Copy out the listing below so that each line matches exactly.

══ GIVEN INFORMATION

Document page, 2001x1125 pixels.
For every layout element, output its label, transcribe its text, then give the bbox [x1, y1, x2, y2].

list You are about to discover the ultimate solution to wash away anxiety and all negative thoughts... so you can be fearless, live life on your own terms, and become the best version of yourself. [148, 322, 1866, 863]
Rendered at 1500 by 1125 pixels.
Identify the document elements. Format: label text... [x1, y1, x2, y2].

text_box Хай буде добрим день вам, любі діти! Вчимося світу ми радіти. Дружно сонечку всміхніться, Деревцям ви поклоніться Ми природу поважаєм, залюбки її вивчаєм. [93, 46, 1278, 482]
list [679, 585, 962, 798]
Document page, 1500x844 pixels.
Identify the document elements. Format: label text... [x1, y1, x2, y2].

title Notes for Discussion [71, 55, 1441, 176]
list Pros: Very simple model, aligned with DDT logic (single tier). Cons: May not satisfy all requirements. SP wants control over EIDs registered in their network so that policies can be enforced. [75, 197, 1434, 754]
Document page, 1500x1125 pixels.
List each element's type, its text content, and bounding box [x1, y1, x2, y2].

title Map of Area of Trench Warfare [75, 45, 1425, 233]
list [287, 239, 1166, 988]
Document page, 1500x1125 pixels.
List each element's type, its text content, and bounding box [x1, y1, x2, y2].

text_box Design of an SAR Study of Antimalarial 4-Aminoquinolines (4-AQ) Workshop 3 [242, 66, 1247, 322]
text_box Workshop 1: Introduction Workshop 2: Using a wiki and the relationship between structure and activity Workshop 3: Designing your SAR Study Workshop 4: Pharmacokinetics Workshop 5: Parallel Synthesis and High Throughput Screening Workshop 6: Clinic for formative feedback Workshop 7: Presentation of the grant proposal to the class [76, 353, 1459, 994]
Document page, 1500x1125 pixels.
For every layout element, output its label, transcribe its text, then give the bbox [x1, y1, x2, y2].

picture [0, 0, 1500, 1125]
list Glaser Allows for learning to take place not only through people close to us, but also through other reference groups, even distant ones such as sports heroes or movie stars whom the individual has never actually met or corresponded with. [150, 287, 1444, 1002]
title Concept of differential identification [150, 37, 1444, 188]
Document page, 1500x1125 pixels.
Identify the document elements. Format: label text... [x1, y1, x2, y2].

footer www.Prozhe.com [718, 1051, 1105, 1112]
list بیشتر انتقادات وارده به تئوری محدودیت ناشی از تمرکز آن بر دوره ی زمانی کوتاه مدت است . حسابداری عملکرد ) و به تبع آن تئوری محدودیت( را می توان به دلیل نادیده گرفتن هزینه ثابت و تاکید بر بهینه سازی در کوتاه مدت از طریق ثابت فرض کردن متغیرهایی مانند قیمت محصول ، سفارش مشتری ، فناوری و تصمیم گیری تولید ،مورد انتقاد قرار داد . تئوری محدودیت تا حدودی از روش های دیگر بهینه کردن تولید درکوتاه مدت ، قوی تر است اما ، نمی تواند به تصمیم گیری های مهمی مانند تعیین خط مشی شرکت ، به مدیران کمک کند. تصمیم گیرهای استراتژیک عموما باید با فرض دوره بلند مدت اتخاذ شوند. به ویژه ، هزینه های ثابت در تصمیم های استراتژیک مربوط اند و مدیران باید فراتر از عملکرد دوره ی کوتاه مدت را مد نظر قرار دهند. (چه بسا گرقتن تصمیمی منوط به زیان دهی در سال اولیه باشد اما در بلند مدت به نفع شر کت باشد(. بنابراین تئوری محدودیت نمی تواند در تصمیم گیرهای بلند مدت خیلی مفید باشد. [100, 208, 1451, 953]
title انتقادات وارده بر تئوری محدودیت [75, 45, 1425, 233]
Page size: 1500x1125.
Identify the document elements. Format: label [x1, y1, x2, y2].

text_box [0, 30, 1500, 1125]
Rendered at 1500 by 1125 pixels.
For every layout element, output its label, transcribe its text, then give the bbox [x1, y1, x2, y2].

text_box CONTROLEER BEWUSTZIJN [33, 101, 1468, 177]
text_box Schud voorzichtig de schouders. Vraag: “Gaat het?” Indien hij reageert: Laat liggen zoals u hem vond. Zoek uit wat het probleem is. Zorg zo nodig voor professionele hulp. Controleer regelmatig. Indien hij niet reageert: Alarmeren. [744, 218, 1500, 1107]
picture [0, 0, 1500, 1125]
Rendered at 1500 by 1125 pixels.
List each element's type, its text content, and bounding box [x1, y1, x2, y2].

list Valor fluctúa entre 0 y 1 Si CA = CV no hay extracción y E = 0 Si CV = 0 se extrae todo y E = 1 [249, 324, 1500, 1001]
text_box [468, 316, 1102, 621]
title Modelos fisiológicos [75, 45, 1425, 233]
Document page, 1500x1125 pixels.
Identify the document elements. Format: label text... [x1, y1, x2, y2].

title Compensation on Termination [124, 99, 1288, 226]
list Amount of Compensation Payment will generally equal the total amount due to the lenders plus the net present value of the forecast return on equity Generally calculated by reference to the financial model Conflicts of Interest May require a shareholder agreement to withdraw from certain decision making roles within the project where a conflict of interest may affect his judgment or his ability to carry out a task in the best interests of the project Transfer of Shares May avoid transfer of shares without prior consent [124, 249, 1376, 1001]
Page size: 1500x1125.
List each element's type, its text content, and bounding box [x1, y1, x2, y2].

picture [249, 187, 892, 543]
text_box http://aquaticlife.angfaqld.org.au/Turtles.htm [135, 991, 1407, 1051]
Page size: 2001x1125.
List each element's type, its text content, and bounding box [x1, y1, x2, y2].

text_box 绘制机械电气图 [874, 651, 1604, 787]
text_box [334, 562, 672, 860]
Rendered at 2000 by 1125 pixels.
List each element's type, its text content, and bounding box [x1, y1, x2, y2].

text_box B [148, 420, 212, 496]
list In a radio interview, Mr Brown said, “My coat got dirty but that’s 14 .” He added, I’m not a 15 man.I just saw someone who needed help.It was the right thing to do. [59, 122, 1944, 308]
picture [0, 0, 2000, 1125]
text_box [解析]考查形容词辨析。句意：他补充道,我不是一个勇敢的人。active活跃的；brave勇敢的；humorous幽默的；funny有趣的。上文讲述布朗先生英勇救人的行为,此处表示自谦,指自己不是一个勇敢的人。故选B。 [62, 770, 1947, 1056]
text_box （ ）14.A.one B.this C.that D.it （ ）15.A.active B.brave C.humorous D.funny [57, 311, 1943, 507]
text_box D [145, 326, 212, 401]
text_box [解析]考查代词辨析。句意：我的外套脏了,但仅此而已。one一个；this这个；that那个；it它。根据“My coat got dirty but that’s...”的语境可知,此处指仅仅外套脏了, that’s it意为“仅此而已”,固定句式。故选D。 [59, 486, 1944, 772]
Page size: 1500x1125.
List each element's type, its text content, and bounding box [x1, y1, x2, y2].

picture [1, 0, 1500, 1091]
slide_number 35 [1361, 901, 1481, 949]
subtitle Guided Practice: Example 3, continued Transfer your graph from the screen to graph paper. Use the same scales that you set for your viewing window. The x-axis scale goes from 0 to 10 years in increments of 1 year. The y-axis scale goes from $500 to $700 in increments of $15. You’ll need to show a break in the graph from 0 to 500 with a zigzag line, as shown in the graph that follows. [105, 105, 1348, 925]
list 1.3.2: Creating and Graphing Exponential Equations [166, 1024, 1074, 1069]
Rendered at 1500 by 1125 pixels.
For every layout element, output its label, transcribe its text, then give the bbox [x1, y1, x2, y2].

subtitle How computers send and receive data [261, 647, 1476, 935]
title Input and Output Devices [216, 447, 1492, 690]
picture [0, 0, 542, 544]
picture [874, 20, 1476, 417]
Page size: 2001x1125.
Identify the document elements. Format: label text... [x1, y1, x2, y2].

════

» SOLUTION FOR THIS PROBLEM:
Document page, 2001x1125 pixels.
For every layout element, output its label, transcribe its text, then give the bbox [x1, y1, x2, y2].

list You are about to discover the ultimate solution to wash away anxiety and all negative thoughts... so you can be fearless, live life on your own terms, and become the best version of yourself. [148, 322, 1866, 863]
Rendered at 1500 by 1125 pixels.
Identify the document elements. Format: label text... [x1, y1, x2, y2].

text_box Хай буде добрим день вам, любі діти! Вчимося світу ми радіти. Дружно сонечку всміхніться, Деревцям ви поклоніться Ми природу поважаєм, залюбки її вивчаєм. [93, 46, 1278, 482]
list [679, 585, 962, 798]
Document page, 1500x844 pixels.
Identify the document elements. Format: label text... [x1, y1, x2, y2].

title Notes for Discussion [71, 55, 1441, 176]
list Pros: Very simple model, aligned with DDT logic (single tier). Cons: May not satisfy all requirements. SP wants control over EIDs registered in their network so that policies can be enforced. [75, 197, 1434, 754]
Document page, 1500x1125 pixels.
List each element's type, its text content, and bounding box [x1, y1, x2, y2].

title Map of Area of Trench Warfare [75, 45, 1425, 233]
list [287, 239, 1166, 988]
Document page, 1500x1125 pixels.
List each element's type, its text content, and bounding box [x1, y1, x2, y2].

text_box Design of an SAR Study of Antimalarial 4-Aminoquinolines (4-AQ) Workshop 3 [242, 66, 1247, 322]
text_box Workshop 1: Introduction Workshop 2: Using a wiki and the relationship between structure and activity Workshop 3: Designing your SAR Study Workshop 4: Pharmacokinetics Workshop 5: Parallel Synthesis and High Throughput Screening Workshop 6: Clinic for formative feedback Workshop 7: Presentation of the grant proposal to the class [76, 353, 1459, 994]
Document page, 1500x1125 pixels.
For every layout element, output its label, transcribe its text, then give the bbox [x1, y1, x2, y2].

picture [0, 0, 1500, 1125]
list Glaser Allows for learning to take place not only through people close to us, but also through other reference groups, even distant ones such as sports heroes or movie stars whom the individual has never actually met or corresponded with. [150, 287, 1444, 1002]
title Concept of differential identification [150, 37, 1444, 188]
Document page, 1500x1125 pixels.
Identify the document elements. Format: label text... [x1, y1, x2, y2].

footer www.Prozhe.com [718, 1051, 1105, 1112]
list بیشتر انتقادات وارده به تئوری محدودیت ناشی از تمرکز آن بر دوره ی زمانی کوتاه مدت است . حسابداری عملکرد ) و به تبع آن تئوری محدودیت( را می توان به دلیل نادیده گرفتن هزینه ثابت و تاکید بر بهینه سازی در کوتاه مدت از طریق ثابت فرض کردن متغیرهایی مانند قیمت محصول ، سفارش مشتری ، فناوری و تصمیم گیری تولید ،مورد انتقاد قرار داد . تئوری محدودیت تا حدودی از روش های دیگر بهینه کردن تولید درکوتاه مدت ، قوی تر است اما ، نمی تواند به تصمیم گیری های مهمی مانند تعیین خط مشی شرکت ، به مدیران کمک کند. تصمیم گیرهای استراتژیک عموما باید با فرض دوره بلند مدت اتخاذ شوند. به ویژه ، هزینه های ثابت در تصمیم های استراتژیک مربوط اند و مدیران باید فراتر از عملکرد دوره ی کوتاه مدت را مد نظر قرار دهند. (چه بسا گرقتن تصمیمی منوط به زیان دهی در سال اولیه باشد اما در بلند مدت به نفع شر کت باشد(. بنابراین تئوری محدودیت نمی تواند در تصمیم گیرهای بلند مدت خیلی مفید باشد. [100, 208, 1451, 953]
title انتقادات وارده بر تئوری محدودیت [75, 45, 1425, 233]
Page size: 1500x1125.
Identify the document elements. Format: label [x1, y1, x2, y2].

text_box [0, 30, 1500, 1125]
Rendered at 1500 by 1125 pixels.
For every layout element, output its label, transcribe its text, then give the bbox [x1, y1, x2, y2].

text_box CONTROLEER BEWUSTZIJN [33, 101, 1468, 177]
text_box Schud voorzichtig de schouders. Vraag: “Gaat het?” Indien hij reageert: Laat liggen zoals u hem vond. Zoek uit wat het probleem is. Zorg zo nodig voor professionele hulp. Controleer regelmatig. Indien hij niet reageert: Alarmeren. [744, 218, 1500, 1107]
picture [0, 0, 1500, 1125]
Rendered at 1500 by 1125 pixels.
List each element's type, its text content, and bounding box [x1, y1, x2, y2].

list Valor fluctúa entre 0 y 1 Si CA = CV no hay extracción y E = 0 Si CV = 0 se extrae todo y E = 1 [249, 324, 1500, 1001]
text_box [468, 316, 1102, 621]
title Modelos fisiológicos [75, 45, 1425, 233]
Document page, 1500x1125 pixels.
Identify the document elements. Format: label text... [x1, y1, x2, y2].

title Compensation on Termination [124, 99, 1288, 226]
list Amount of Compensation Payment will generally equal the total amount due to the lenders plus the net present value of the forecast return on equity Generally calculated by reference to the financial model Conflicts of Interest May require a shareholder agreement to withdraw from certain decision making roles within the project where a conflict of interest may affect his judgment or his ability to carry out a task in the best interests of the project Transfer of Shares May avoid transfer of shares without prior consent [124, 249, 1376, 1001]
Page size: 1500x1125.
List each element's type, its text content, and bounding box [x1, y1, x2, y2].

picture [249, 187, 892, 543]
text_box http://aquaticlife.angfaqld.org.au/Turtles.htm [135, 991, 1407, 1051]
Page size: 2001x1125.
List each element's type, its text content, and bounding box [x1, y1, x2, y2].

text_box 绘制机械电气图 [874, 651, 1604, 787]
text_box [334, 562, 672, 860]
Rendered at 2000 by 1125 pixels.
List each element's type, its text content, and bounding box [x1, y1, x2, y2].

text_box B [148, 420, 212, 496]
list In a radio interview, Mr Brown said, “My coat got dirty but that’s 14 .” He added, I’m not a 15 man.I just saw someone who needed help.It was the right thing to do. [59, 122, 1944, 308]
picture [0, 0, 2000, 1125]
text_box [解析]考查形容词辨析。句意：他补充道,我不是一个勇敢的人。active活跃的；brave勇敢的；humorous幽默的；funny有趣的。上文讲述布朗先生英勇救人的行为,此处表示自谦,指自己不是一个勇敢的人。故选B。 [62, 770, 1947, 1056]
text_box （ ）14.A.one B.this C.that D.it （ ）15.A.active B.brave C.humorous D.funny [57, 311, 1943, 507]
text_box D [145, 326, 212, 401]
text_box [解析]考查代词辨析。句意：我的外套脏了,但仅此而已。one一个；this这个；that那个；it它。根据“My coat got dirty but that’s...”的语境可知,此处指仅仅外套脏了, that’s it意为“仅此而已”,固定句式。故选D。 [59, 486, 1944, 772]
Page size: 1500x1125.
List each element's type, its text content, and bounding box [x1, y1, x2, y2].

picture [1, 0, 1500, 1091]
slide_number 35 [1361, 901, 1481, 949]
subtitle Guided Practice: Example 3, continued Transfer your graph from the screen to graph paper. Use the same scales that you set for your viewing window. The x-axis scale goes from 0 to 10 years in increments of 1 year. The y-axis scale goes from $500 to $700 in increments of $15. You’ll need to show a break in the graph from 0 to 500 with a zigzag line, as shown in the graph that follows. [105, 105, 1348, 925]
list 1.3.2: Creating and Graphing Exponential Equations [166, 1024, 1074, 1069]
Rendered at 1500 by 1125 pixels.
For every layout element, output its label, transcribe its text, then give the bbox [x1, y1, x2, y2].

subtitle How computers send and receive data [261, 647, 1476, 935]
title Input and Output Devices [216, 447, 1492, 690]
picture [0, 0, 542, 544]
picture [874, 20, 1476, 417]
Page size: 2001x1125.
Identify the document elements. Format: label text... [x1, y1, x2, y2].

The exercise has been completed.